Print each of the rows below word for word, leaving the pictures out of your answer.

Stored data entries
· · · ·

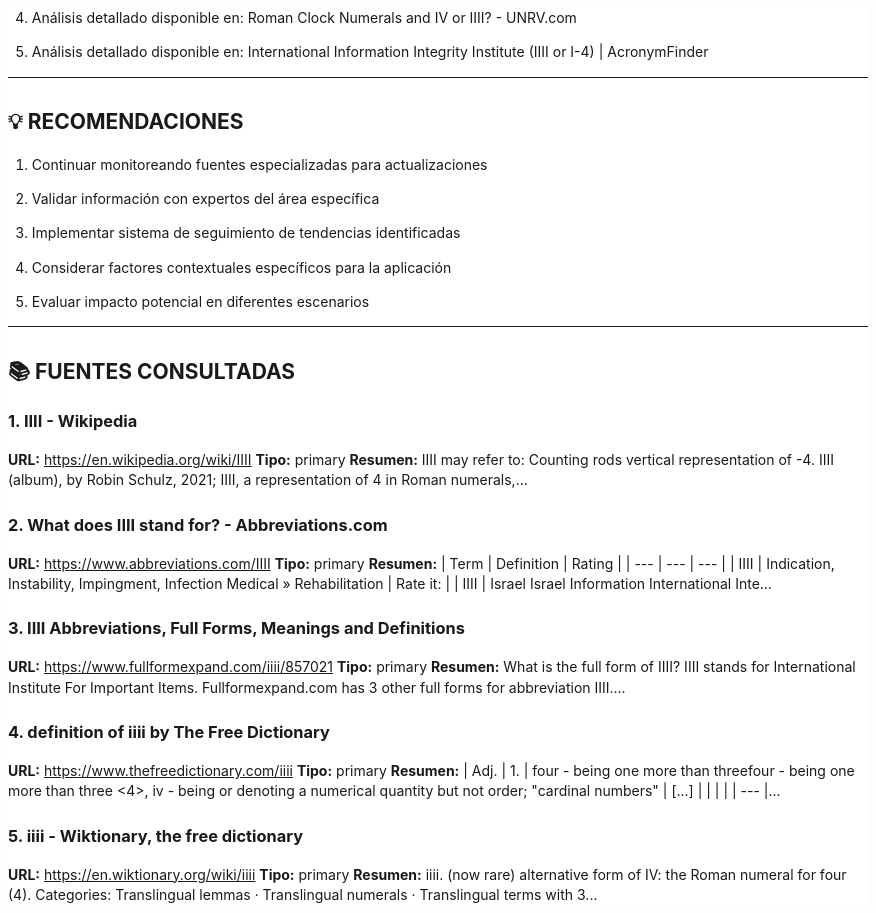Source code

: 4. Análisis detallado disponible en: Roman Clock Numerals and IV or IIII? - UNRV.com

5. Análisis detallado disponible en: International Information Integrity Institute (IIII or I-4) | AcronymFinder

---

## 💡 RECOMENDACIONES

1. Continuar monitoreando fuentes especializadas para actualizaciones

2. Validar información con expertos del área específica

3. Implementar sistema de seguimiento de tendencias identificadas

4. Considerar factores contextuales específicos para la aplicación

5. Evaluar impacto potencial en diferentes escenarios

---

## 📚 FUENTES CONSULTADAS

### 1. IIII - Wikipedia
**URL:** https://en.wikipedia.org/wiki/IIII
**Tipo:** primary
**Resumen:** IIII may refer to: Counting rods vertical representation of -4. IIII (album), by Robin Schulz, 2021; IIII, a representation of 4 in Roman numerals,...

### 2. What does IIII stand for? - Abbreviations.com
**URL:** https://www.abbreviations.com/IIII
**Tipo:** primary
**Resumen:** | Term | Definition | Rating |
| --- | --- | --- |
| IIII | Indication, Instability, Impingment, Infection  Medical » Rehabilitation | Rate it: |
| IIII | Israel Israel Information International  Inte...

### 3. IIII Abbreviations, Full Forms, Meanings and Definitions
**URL:** https://www.fullformexpand.com/iiii/857021
**Tipo:** primary
**Resumen:** What is the full form of IIII? IIII stands for International Institute For Important Items. Fullformexpand.com has 3 other full forms for abbreviation IIII....

### 4. definition of iiii by The Free Dictionary
**URL:** https://www.thefreedictionary.com/iiii
**Tipo:** primary
**Resumen:** | Adj. | 1. | four - being one more than threefour - being one more than three <4>, iv  <cardinal> - being or denoting a numerical quantity but not order; "cardinal numbers" | [...] |  |  |  |
| --- |...

### 5. iiii - Wiktionary, the free dictionary
**URL:** https://en.wiktionary.org/wiki/iiii
**Tipo:** primary
**Resumen:** iiii. (now rare) alternative form of IV: the Roman numeral for four (4). Categories: Translingual lemmas · Translingual numerals · Translingual terms with 3...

· · · ·

**Solution below:**
Source code

: 4. Análisis detallado disponible en: Roman Clock Numerals and IV or IIII? - UNRV.com

5. Análisis detallado disponible en: International Information Integrity Institute (IIII or I-4) | AcronymFinder

---

## 💡 RECOMENDACIONES

1. Continuar monitoreando fuentes especializadas para actualizaciones

2. Validar información con expertos del área específica

3. Implementar sistema de seguimiento de tendencias identificadas

4. Considerar factores contextuales específicos para la aplicación

5. Evaluar impacto potencial en diferentes escenarios

---

## 📚 FUENTES CONSULTADAS

### 1. IIII - Wikipedia
**URL:** https://en.wikipedia.org/wiki/IIII
**Tipo:** primary
**Resumen:** IIII may refer to: Counting rods vertical representation of -4. IIII (album), by Robin Schulz, 2021; IIII, a representation of 4 in Roman numerals,...

### 2. What does IIII stand for? - Abbreviations.com
**URL:** https://www.abbreviations.com/IIII
**Tipo:** primary
**Resumen:** | Term | Definition | Rating |
| --- | --- | --- |
| IIII | Indication, Instability, Impingment, Infection  Medical » Rehabilitation | Rate it: |
| IIII | Israel Israel Information International  Inte...

### 3. IIII Abbreviations, Full Forms, Meanings and Definitions
**URL:** https://www.fullformexpand.com/iiii/857021
**Tipo:** primary
**Resumen:** What is the full form of IIII? IIII stands for International Institute For Important Items. Fullformexpand.com has 3 other full forms for abbreviation IIII....

### 4. definition of iiii by The Free Dictionary
**URL:** https://www.thefreedictionary.com/iiii
**Tipo:** primary
**Resumen:** | Adj. | 1. | four - being one more than threefour - being one more than three <4>, iv  <cardinal> - being or denoting a numerical quantity but not order; "cardinal numbers" | [...] |  |  |  |
| --- |...

### 5. iiii - Wiktionary, the free dictionary
**URL:** https://en.wiktionary.org/wiki/iiii
**Tipo:** primary
**Resumen:** iiii. (now rare) alternative form of IV: the Roman numeral for four (4). Categories: Translingual lemmas · Translingual numerals · Translingual terms with 3...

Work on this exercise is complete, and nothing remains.